The way forward – changing competencies to change the system

A key experience for me was when I was teaching 5th year medical students public health and health systems organisation. One lesson was about patient empowerment and how to achieve it, when one of the students criticised the whole notion and said he would never ask a patient for their opinion because he was the one who had studied for six years. Another student added that patients wouldn’t listen anyway to what they were told, they never gave up smoking or lost weight, so what was the point in including them in the decision making. After I recovered from my astonishment, I challenged them whether any one of them had ever asked their patients WHY they hadn’t changed, or whether they had any problems in their lives, which may make it difficult to stick to the plan. Stunned silence – they had been taught all the organ groups and the corresponding diseases, they knew all the bones, sinews and muscles in the body, and they had had internships and patient contact. But it had never occurred to them (and no one had ever told them) to ask a patient the simple question of “How can I help you? How can we achieve this together?”

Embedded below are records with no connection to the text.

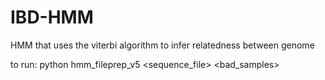 # IBD-HMM
HMM that uses the viterbi algorithm to infer relatedness between genome


to run:
python hmm_fileprep_v5 <sequence_file> <bad_samples>
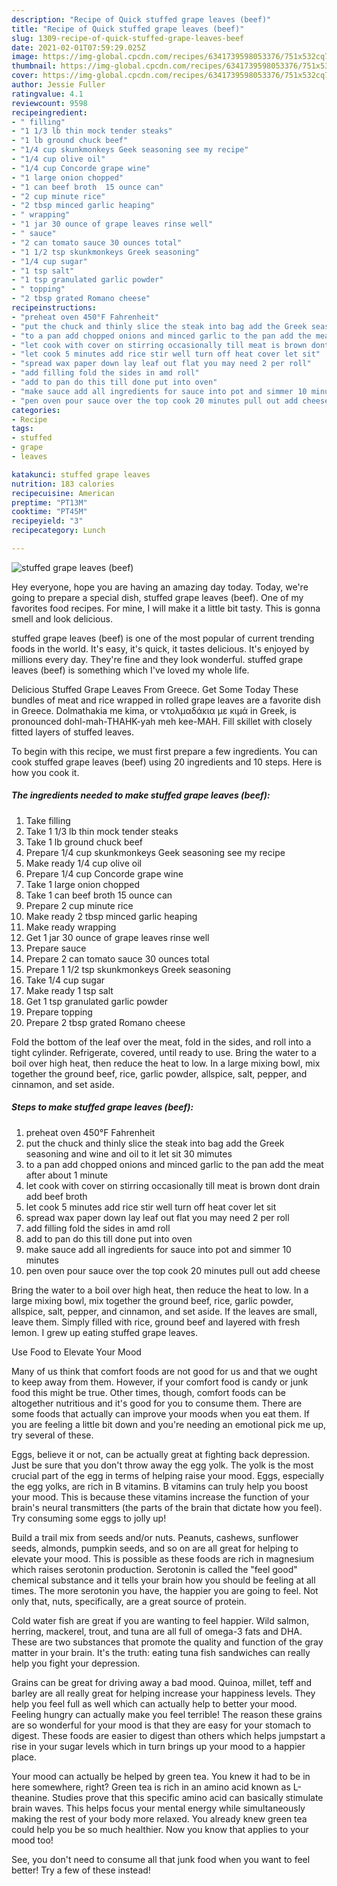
 ```yaml
---
description: "Recipe of Quick stuffed grape leaves (beef)"
title: "Recipe of Quick stuffed grape leaves (beef)"
slug: 1309-recipe-of-quick-stuffed-grape-leaves-beef
date: 2021-02-01T07:59:29.025Z
image: https://img-global.cpcdn.com/recipes/6341739598053376/751x532cq70/stuffed-grape-leaves-beef-recipe-main-photo.jpg
thumbnail: https://img-global.cpcdn.com/recipes/6341739598053376/751x532cq70/stuffed-grape-leaves-beef-recipe-main-photo.jpg
cover: https://img-global.cpcdn.com/recipes/6341739598053376/751x532cq70/stuffed-grape-leaves-beef-recipe-main-photo.jpg
author: Jessie Fuller
ratingvalue: 4.1
reviewcount: 9598
recipeingredient:
- " filling"
- "1 1/3 lb thin mock tender steaks"
- "1 lb ground chuck beef"
- "1/4 cup skunkmonkeys Geek seasoning see my recipe"
- "1/4 cup olive oil"
- "1/4 cup Concorde grape wine"
- "1 large onion chopped"
- "1 can beef broth  15 ounce can"
- "2 cup minute rice"
- "2 tbsp minced garlic heaping"
- " wrapping"
- "1 jar 30 ounce of grape leaves rinse well"
- " sauce"
- "2 can tomato sauce 30 ounces total"
- "1 1/2 tsp skunkmonkeys Greek seasoning"
- "1/4 cup sugar"
- "1 tsp salt"
- "1 tsp granulated garlic powder"
- " topping"
- "2 tbsp grated Romano cheese"
recipeinstructions:
- "preheat oven 450°F Fahrenheit"
- "put the chuck and thinly slice the steak into bag add the Greek seasoning and wine and oil to it let sit 30 mimutes"
- "to a pan add chopped onions and minced garlic to the pan add the meat after about 1 minute"
- "let cook with cover on stirring occasionally till meat is brown dont drain add beef broth"
- "let cook 5 minutes add rice stir well turn off heat cover let sit"
- "spread wax paper down lay leaf out flat you may need 2 per roll"
- "add filling fold the sides in amd roll"
- "add to pan do this till done put into oven"
- "make sauce add all ingredients for sauce into pot and simmer 10 minutes"
- "pen oven pour sauce over the top cook 20 minutes pull out add cheese"
categories:
- Recipe
tags:
- stuffed
- grape
- leaves

katakunci: stuffed grape leaves 
nutrition: 183 calories
recipecuisine: American
preptime: "PT13M"
cooktime: "PT45M"
recipeyield: "3"
recipecategory: Lunch

---
```



![stuffed grape leaves (beef)](https://img-global.cpcdn.com/recipes/6341739598053376/751x532cq70/stuffed-grape-leaves-beef-recipe-main-photo.jpg)

Hey everyone, hope you are having an amazing day today. Today, we're going to prepare a special dish, stuffed grape leaves (beef). One of my favorites food recipes. For mine, I will make it a little bit tasty. This is gonna smell and look delicious.

stuffed grape leaves (beef) is one of the most popular of current trending foods in the world. It's easy, it's quick, it tastes delicious. It's enjoyed by millions every day. They're fine and they look wonderful. stuffed grape leaves (beef) is something which I've loved my whole life.

Delicious Stuffed Grape Leaves From Greece. Get Some Today These bundles of meat and rice wrapped in rolled grape leaves are a favorite dish in Greece. Dolmathakia me kima, or ντολμαδάκια με κιμά in Greek, is pronounced dohl-mah-THAHK-yah meh kee-MAH. Fill skillet with closely fitted layers of stuffed leaves.


To begin with this recipe, we must first prepare a few ingredients. You can cook stuffed grape leaves (beef) using 20 ingredients and 10 steps. Here is how you cook it.

<!--inarticleads1-->

##### The ingredients needed to make stuffed grape leaves (beef):

1. Take  filling
1. Take 1 1/3 lb thin mock tender steaks
1. Take 1 lb ground chuck beef
1. Prepare 1/4 cup skunkmonkeys Geek seasoning see my recipe
1. Make ready 1/4 cup olive oil
1. Prepare 1/4 cup Concorde grape wine
1. Take 1 large onion chopped
1. Take 1 can beef broth  15 ounce can
1. Prepare 2 cup minute rice
1. Make ready 2 tbsp minced garlic heaping
1. Make ready  wrapping
1. Get 1 jar 30 ounce of grape leaves rinse well
1. Prepare  sauce
1. Prepare 2 can tomato sauce 30 ounces total
1. Prepare 1 1/2 tsp skunkmonkeys Greek seasoning
1. Take 1/4 cup sugar
1. Make ready 1 tsp salt
1. Get 1 tsp granulated garlic powder
1. Prepare  topping
1. Prepare 2 tbsp grated Romano cheese


Fold the bottom of the leaf over the meat, fold in the sides, and roll into a tight cylinder. Refrigerate, covered, until ready to use. Bring the water to a boil over high heat, then reduce the heat to low. In a large mixing bowl, mix together the ground beef, rice, garlic powder, allspice, salt, pepper, and cinnamon, and set aside. 

<!--inarticleads2-->

##### Steps to make stuffed grape leaves (beef):

1. preheat oven 450°F Fahrenheit
1. put the chuck and thinly slice the steak into bag add the Greek seasoning and wine and oil to it let sit 30 mimutes
1. to a pan add chopped onions and minced garlic to the pan add the meat after about 1 minute
1. let cook with cover on stirring occasionally till meat is brown dont drain add beef broth
1. let cook 5 minutes add rice stir well turn off heat cover let sit
1. spread wax paper down lay leaf out flat you may need 2 per roll
1. add filling fold the sides in amd roll
1. add to pan do this till done put into oven
1. make sauce add all ingredients for sauce into pot and simmer 10 minutes
1. pen oven pour sauce over the top cook 20 minutes pull out add cheese


Bring the water to a boil over high heat, then reduce the heat to low. In a large mixing bowl, mix together the ground beef, rice, garlic powder, allspice, salt, pepper, and cinnamon, and set aside. If the leaves are small, leave them. Simply filled with rice, ground beef and layered with fresh lemon. I grew up eating stuffed grape leaves. 

Use Food to Elevate Your Mood


Many of us think that comfort foods are not good for us and that we ought to keep away from them. However, if your comfort food is candy or junk food this might be true. Other times, though, comfort foods can be altogether nutritious and it's good for you to consume them. There are some foods that actually can improve your moods when you eat them. If you are feeling a little bit down and you're needing an emotional pick me up, try several of these.

Eggs, believe it or not, can be actually great at fighting back depression. Just be sure that you don't throw away the egg yolk. The yolk is the most crucial part of the egg in terms of helping raise your mood. Eggs, especially the egg yolks, are rich in B vitamins. B vitamins can truly help you boost your mood. This is because these vitamins increase the function of your brain's neural transmitters (the parts of the brain that dictate how you feel). Try consuming some eggs to jolly up!

Build a trail mix from seeds and/or nuts. Peanuts, cashews, sunflower seeds, almonds, pumpkin seeds, and so on are all great for helping to elevate your mood. This is possible as these foods are rich in magnesium which raises serotonin production. Serotonin is called the "feel good" chemical substance and it tells your brain how you should be feeling at all times. The more serotonin you have, the happier you are going to feel. Not only that, nuts, specifically, are a great source of protein.

Cold water fish are great if you are wanting to feel happier. Wild salmon, herring, mackerel, trout, and tuna are all full of omega-3 fats and DHA. These are two substances that promote the quality and function of the gray matter in your brain. It's the truth: eating tuna fish sandwiches can really help you fight your depression. 

Grains can be great for driving away a bad mood. Quinoa, millet, teff and barley are all really great for helping increase your happiness levels. They help you feel full as well which can actually help to better your mood. Feeling hungry can actually make you feel terrible! The reason these grains are so wonderful for your mood is that they are easy for your stomach to digest. These foods are easier to digest than others which helps jumpstart a rise in your sugar levels which in turn brings up your mood to a happier place.

Your mood can actually be helped by green tea. You knew it had to be in here somewhere, right? Green tea is rich in an amino acid known as L-theanine. Studies prove that this specific amino acid can basically stimulate brain waves. This helps focus your mental energy while simultaneously making the rest of your body more relaxed. You already knew green tea could help you be so much healthier. Now you know that applies to your mood too!

See, you don't need to consume all that junk food when you want to feel better! Try a few of these instead!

The students we teach today are the professionals who we expect to deliver integrated care in the future. If we don’t teach them the skills and attitudes necessary from the very beginning, we must not be surprised if integrated care so often fails. It is therefore paramount to not only introduce integrated care into the curricula of professional education, as has been done in Belgium and Serbia [15]. We also need to make inter-professional education and training the norm, not the exception, as has already been done in Canada (see for example [16, 17]). At the same time, we need to ensure that professionals enter into working environments, which meet their expectations of inter-disciplinary teamwork, mutual respect and trust. Finally, we need to design continuous learning programmes geared to the enhancement of the knowledge, skills and attitudes necessary for integrated care to work on all levels. Working in health and social care is very much about (com)passion – instead of stifling that with evermore complex processes and protocols, we should foster this passion by refocusing on what it is all about: to work together for better health and wellbeing of our populations. In order to achieve this, we need competent people, who enliven the principles of integrated care.

Competing Interests

The author declares that they have no competing interests.